▶ **Supplied data**:
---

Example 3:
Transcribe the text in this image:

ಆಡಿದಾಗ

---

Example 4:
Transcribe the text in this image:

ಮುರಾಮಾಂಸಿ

▶ **Exercise**:
Quote every line of the records above verbatim, without altering a single character.

▶ **Expected answer**:
---

Example 3:
Transcribe the text in this image:

ಆಡಿದಾಗ

---

Example 4:
Transcribe the text in this image:

ಮುರಾಮಾಂಸಿ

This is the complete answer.